Le khanqah de Cheikh Safi se compose de nombreux éléments d’architecture typique de l’Iran et du Soufisme iranien, tel Chele Khane, Jannat Sara, Dar al-Hadith, Qandil Khane ou bien encore Chini Khane. Il est le souvenir de l’histoire d’Ardabil.
Le khanqah de Cheikh Safi est l’un des chefs-d’œuvre de l’architecture iranienne et des arts décoratifs tels que le carrelage, le plâtre, la calligraphie, etc. Le khanqah de Cheikh Safi a une valeur universelle exceptionnelle qui en fait un chef d’œuvre artistique et architectural unique. C’est pourquoi il a été enregistré sur la liste du patrimoine mondial de l’UNESCO en 2010. Lors d’une visite en Iran, n’hésitez pas à visiter ce magnifique complexe, prototype et exemple exceptionnel d’ensemble religieux du 16 ème siècle représentant les principes fondamentaux du soufisme.

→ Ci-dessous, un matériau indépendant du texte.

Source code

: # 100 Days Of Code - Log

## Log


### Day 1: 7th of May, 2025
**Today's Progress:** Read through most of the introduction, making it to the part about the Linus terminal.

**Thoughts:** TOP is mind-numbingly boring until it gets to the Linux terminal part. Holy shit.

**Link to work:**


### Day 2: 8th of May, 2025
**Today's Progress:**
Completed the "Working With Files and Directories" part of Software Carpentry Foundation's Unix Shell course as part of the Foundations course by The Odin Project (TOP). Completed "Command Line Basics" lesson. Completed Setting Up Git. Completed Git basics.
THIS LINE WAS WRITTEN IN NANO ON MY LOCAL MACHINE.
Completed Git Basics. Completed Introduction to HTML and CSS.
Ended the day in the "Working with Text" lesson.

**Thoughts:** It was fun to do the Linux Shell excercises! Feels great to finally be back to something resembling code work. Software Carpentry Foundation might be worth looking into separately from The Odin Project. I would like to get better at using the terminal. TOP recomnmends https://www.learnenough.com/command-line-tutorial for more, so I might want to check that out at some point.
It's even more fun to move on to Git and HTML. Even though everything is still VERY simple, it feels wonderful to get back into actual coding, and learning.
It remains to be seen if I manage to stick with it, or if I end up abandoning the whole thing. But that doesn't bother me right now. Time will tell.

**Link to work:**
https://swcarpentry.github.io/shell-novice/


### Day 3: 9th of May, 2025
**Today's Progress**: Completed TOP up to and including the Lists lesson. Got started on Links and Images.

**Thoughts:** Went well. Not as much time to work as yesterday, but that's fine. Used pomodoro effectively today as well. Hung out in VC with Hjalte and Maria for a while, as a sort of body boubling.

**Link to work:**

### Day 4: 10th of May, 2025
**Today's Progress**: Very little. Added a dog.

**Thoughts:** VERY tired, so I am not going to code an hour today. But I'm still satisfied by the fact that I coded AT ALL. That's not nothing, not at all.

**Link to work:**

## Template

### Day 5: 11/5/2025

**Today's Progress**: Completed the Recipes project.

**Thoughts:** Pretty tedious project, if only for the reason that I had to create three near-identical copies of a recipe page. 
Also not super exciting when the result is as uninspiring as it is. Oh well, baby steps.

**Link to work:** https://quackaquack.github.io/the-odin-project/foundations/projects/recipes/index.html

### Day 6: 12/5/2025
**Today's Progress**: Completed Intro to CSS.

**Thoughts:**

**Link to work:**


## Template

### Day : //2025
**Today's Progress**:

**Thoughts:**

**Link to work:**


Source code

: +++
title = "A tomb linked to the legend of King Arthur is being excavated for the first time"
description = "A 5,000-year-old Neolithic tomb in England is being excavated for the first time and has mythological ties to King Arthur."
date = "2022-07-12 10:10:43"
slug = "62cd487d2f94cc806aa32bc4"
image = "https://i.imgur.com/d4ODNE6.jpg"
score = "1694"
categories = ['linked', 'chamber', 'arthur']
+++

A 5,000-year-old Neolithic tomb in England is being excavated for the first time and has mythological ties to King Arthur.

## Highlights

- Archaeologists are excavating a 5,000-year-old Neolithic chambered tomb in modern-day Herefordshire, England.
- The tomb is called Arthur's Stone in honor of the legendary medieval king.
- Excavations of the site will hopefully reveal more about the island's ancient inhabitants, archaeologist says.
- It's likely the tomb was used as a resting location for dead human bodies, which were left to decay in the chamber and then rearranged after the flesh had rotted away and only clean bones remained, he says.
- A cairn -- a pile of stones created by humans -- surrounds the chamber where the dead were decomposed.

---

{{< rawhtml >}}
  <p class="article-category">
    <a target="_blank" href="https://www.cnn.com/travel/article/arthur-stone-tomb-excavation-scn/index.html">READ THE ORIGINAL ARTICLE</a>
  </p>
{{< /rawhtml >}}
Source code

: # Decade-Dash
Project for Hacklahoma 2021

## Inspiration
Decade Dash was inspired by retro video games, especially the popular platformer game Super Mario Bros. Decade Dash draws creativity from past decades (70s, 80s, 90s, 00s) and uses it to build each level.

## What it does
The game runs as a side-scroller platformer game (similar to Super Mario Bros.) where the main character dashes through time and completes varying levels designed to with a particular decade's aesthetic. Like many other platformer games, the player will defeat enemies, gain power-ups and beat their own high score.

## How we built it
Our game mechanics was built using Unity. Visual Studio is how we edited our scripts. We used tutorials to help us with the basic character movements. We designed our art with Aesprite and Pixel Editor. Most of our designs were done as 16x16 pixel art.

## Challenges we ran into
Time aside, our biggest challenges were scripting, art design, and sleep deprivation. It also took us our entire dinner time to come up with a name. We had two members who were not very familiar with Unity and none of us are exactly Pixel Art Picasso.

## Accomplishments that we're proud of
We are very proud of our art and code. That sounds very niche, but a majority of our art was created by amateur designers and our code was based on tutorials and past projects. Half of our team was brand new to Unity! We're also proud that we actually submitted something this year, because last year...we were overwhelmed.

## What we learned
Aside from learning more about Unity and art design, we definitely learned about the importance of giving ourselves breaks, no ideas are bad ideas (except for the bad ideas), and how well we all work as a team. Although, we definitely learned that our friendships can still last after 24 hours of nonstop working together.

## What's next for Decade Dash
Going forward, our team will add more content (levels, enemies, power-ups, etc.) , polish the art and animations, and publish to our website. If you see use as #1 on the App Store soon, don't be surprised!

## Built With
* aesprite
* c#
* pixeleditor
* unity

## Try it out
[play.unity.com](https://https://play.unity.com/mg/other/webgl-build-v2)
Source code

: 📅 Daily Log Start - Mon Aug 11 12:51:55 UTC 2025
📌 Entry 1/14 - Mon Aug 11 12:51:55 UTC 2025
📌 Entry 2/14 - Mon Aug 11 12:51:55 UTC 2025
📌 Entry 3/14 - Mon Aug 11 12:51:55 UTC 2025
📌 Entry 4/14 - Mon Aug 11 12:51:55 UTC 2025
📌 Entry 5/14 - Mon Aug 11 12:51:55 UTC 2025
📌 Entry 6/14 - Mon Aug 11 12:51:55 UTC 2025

[1] L’âge du bronze est une période datant de 3500 à 1200 avant J-C.
[2] Cheikh Sadr al-Din Mussa, fils et successeur de Cheikh Safi al-Din, qui était le chef safavide de 1334 à 1390.
[3] Les Safavides ont gouverné l’Iran de 1501 à 1722.
[4] Le roi Tahmasb I, le deuxième roi des Safavides qui a gouverné l’Iran de 1524 à 1576.
[5] Shah Ismaïl I, le premier roi safavide qui a dirigé l’Iran de 1501 à 1524.
[6] Le Grand Shah Abbas, le cinquième roi des Safavides de 1587 à 1629.
[7] Shah Abbas II, septième roi des Safavides de 1642 à 1666.